Definition.—Acute aortitis is an acute inflammation of the intima of the aorta, similar to that met with in the endocardium.
Etiology.—Nearly all cases of aortitis are preceded by some one of the infectious diseases,—typhoid fever, diphtheria, scarlet fever, tuberculosis, and others of the same class. Syphilis, rheumatism, and alcoholism are also important factors in producing' the disease. It may be an extension of endocarditis.
Pathology.—The morbid changes are so similar to those of acute endocarditis that a minute description of the pathological changes are unnecessary. As a result of increased cell proliferation, there is a thickening of the intima, some points of which are more pronounced than others, and these local spots may be covered by fibrinous deposits. These excrescences vary from the size of a shot to that of a cherry. Ulceration may follow, and portions of these fibrinous masses floating off may give rise to embolic infarcts.
Symptoms.—The local symptoms are usually characterized by pain, more or less severe, in the precordial region, or it takes the form of a tenderness and soreness on pressure in the sub-sternal region.

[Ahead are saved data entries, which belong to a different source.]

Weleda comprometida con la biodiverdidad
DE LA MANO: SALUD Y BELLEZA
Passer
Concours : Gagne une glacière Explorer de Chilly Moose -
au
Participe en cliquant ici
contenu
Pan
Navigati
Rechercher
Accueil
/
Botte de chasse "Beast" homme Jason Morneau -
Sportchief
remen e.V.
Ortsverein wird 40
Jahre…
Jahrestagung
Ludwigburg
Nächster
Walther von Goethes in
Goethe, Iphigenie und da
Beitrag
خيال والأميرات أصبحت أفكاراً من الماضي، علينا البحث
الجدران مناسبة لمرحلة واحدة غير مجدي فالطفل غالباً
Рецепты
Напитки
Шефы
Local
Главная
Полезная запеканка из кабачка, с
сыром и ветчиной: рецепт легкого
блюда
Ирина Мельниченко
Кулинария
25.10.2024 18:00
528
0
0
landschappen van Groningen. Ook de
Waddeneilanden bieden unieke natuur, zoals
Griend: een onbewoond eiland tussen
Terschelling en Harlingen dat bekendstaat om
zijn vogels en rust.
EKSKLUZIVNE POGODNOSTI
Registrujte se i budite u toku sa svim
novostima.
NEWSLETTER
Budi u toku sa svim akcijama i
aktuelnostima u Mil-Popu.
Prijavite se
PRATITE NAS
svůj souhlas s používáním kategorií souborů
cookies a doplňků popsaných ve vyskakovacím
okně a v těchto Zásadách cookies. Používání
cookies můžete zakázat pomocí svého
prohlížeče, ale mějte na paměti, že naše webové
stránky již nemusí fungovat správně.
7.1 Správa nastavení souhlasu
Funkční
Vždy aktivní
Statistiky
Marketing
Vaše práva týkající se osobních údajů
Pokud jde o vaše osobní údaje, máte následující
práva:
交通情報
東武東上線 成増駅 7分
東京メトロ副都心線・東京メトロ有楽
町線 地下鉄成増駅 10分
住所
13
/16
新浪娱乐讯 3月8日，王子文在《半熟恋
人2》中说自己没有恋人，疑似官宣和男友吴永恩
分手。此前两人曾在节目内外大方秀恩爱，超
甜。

Sometimes the pain is intense, resembling angina pectoris.
There is usually some fever, though never marked unless embolism occurs; in such cases, rigors, night-sweats, and a high temperature curve, with prostration, will be the additional symptoms.
Palpitation is not uncommon, and a cardiac murmur may be heard over the region of the aorta.
Diagnosis.—A positive diagnosis' is almost impossible. The thoracic pain, more diffuse than in endocarditis, and the high seat of the murmur, would suggest aortitis.
Prognosis.—The prognosis is always unfavorable, as a fatal embolism or rupture of the aorta may occur without warning at any time.
Treatment.—The treatment will be along the same lines recommended for acute endocarditis, and will consist of rest, an easily digested diet, and the indicated remedy.